───── ТЕКСТ УПРАЖНЕНИЯ ─────
Теперь несколько слов о «Гамлете» во Втором Художественном театре 13 . Я совершенно не сомневаюсь, что это несомненный, огромный успех театра. За это порукой уже то, что вчера публика, в закрытой репетиции наполнившая зал только наполовину, обыкновенно встречающая спектакль как домашнее событие, – реагировала на спектакль сильной и долго не смолкавшей овацией. В некоторых случаях, после открытия занавеса, раздавались аплодисменты по адресу художника, который достиг замечательного в области декоративной. Вызывали режиссеров, которые необыкновенно глубоко и своеобразно подошли к трактовке, а среди актеров особенно вызывали Чехова.
Что собою представляет эта постановка «Гамлета»? С Шекспиром здесь обошлись почти так же жестоко, как в Камерном театре с Шоу. Берется шекспировская пьеса и делается известная переработка, переложение Шекспира. Я очень боюсь, как бы Репертком не помог, хотя Шекспир вне досягаемости. Репертком все-таки может полоснуть, и я очень хотел бы, чтобы в данном случае Репертком этого не сделал. Но и без Реперткома операция произведена значительная. По самой структуре своей эта пьеса чрезвычайно тягучая, медленная. В ней масса диалогов и монологов. В ней очень много постоянно задерживающих моментов. Что же это значит? Значит ли это, что Шекспир не умел писать стремительной драмы? Конечно, умел. Это, значит, драма медлительности. Вся драма построена так, чтобы быть трагедией медлительности. Именно потому, что Гамлет слишком медлит, он гибнет, и в значительной степени погибло бы все его дело, если бы не пришел из чужой страны человек и не взял бы эту самую опустошенную Данию 14 .
───── ФРАГМЕНТ НАБОРА ДАННЫХ ─────
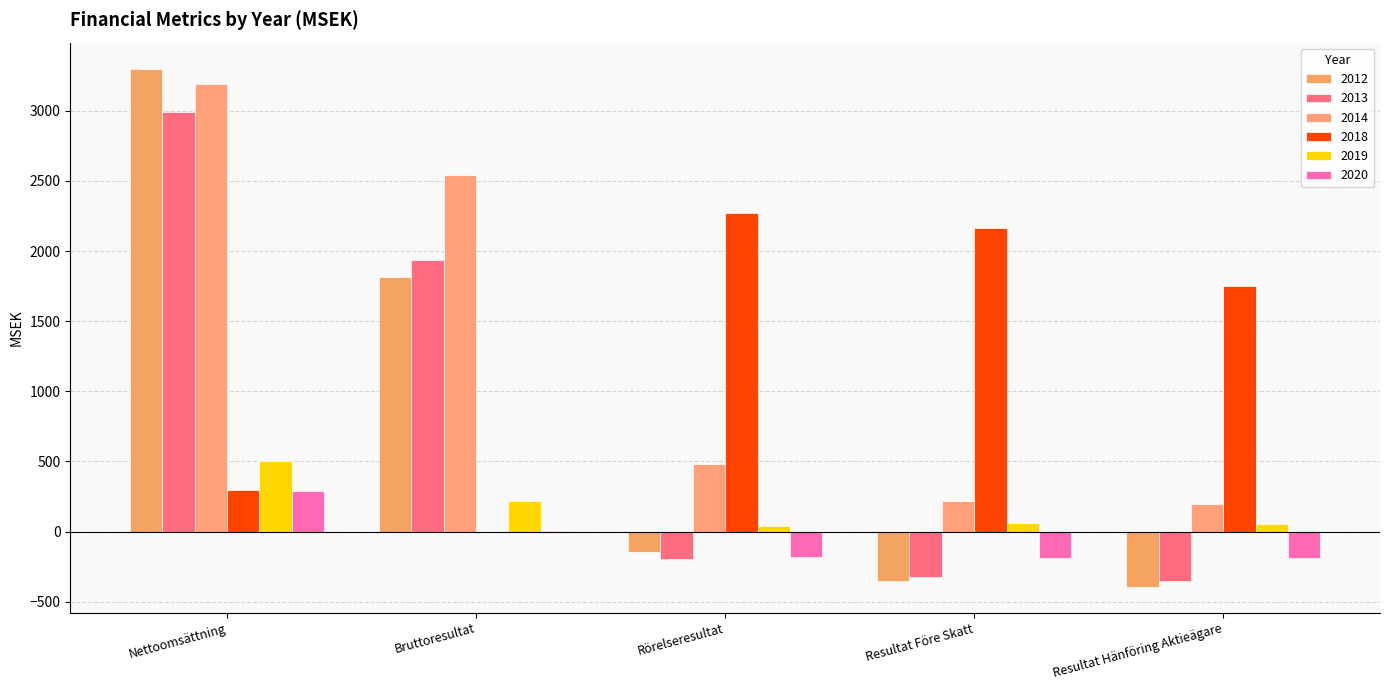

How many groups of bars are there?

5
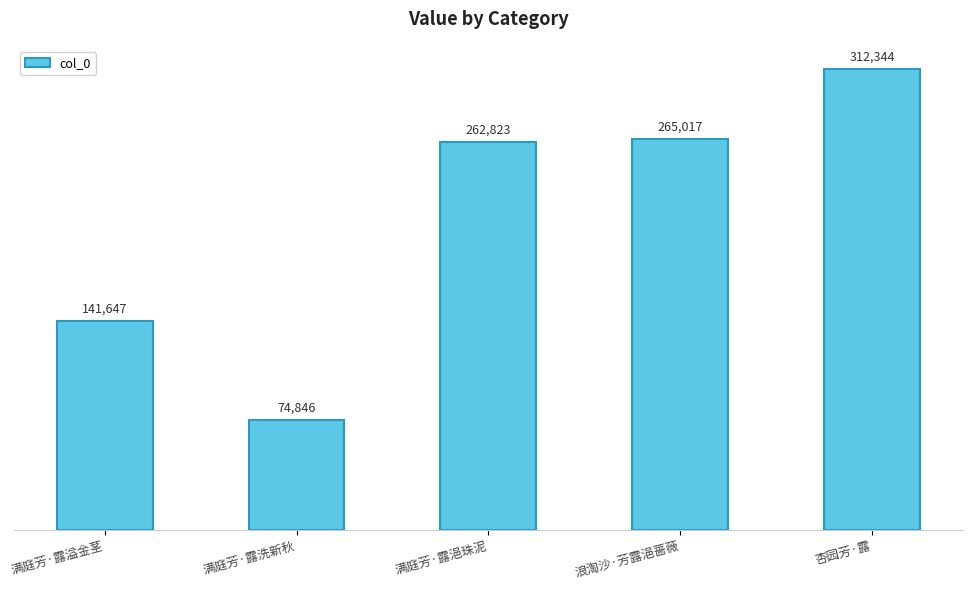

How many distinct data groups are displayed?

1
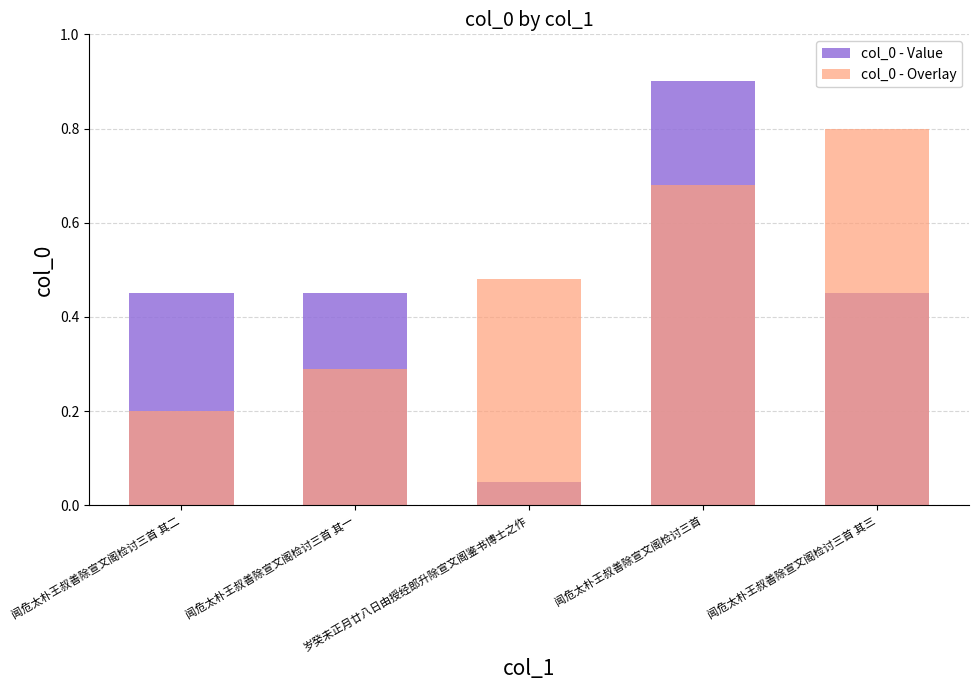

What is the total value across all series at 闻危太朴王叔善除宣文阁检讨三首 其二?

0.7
─────
- _РАБОЧЕЕ ЗАДАНИЕ_:
Воспроизведите целиком и без изменений приведенный выше текст о постановке «Гамлета» во Втором Художественном театре.

- _ВЫПОЛНЕННОЕ ЗАДАНИЕ_:
Теперь несколько слов о «Гамлете» во Втором Художественном театре 13 . Я совершенно не сомневаюсь, что это несомненный, огромный успех театра. За это порукой уже то, что вчера публика, в закрытой репетиции наполнившая зал только наполовину, обыкновенно встречающая спектакль как домашнее событие, – реагировала на спектакль сильной и долго не смолкавшей овацией. В некоторых случаях, после открытия занавеса, раздавались аплодисменты по адресу художника, который достиг замечательного в области декоративной. Вызывали режиссеров, которые необыкновенно глубоко и своеобразно подошли к трактовке, а среди актеров особенно вызывали Чехова.
Что собою представляет эта постановка «Гамлета»? С Шекспиром здесь обошлись почти так же жестоко, как в Камерном театре с Шоу. Берется шекспировская пьеса и делается известная переработка, переложение Шекспира. Я очень боюсь, как бы Репертком не помог, хотя Шекспир вне досягаемости. Репертком все-таки может полоснуть, и я очень хотел бы, чтобы в данном случае Репертком этого не сделал. Но и без Реперткома операция произведена значительная. По самой структуре своей эта пьеса чрезвычайно тягучая, медленная. В ней масса диалогов и монологов. В ней очень много постоянно задерживающих моментов. Что же это значит? Значит ли это, что Шекспир не умел писать стремительной драмы? Конечно, умел. Это, значит, драма медлительности. Вся драма построена так, чтобы быть трагедией медлительности. Именно потому, что Гамлет слишком медлит, он гибнет, и в значительной степени погибло бы все его дело, если бы не пришел из чужой страны человек и не взял бы эту самую опустошенную Данию 14 .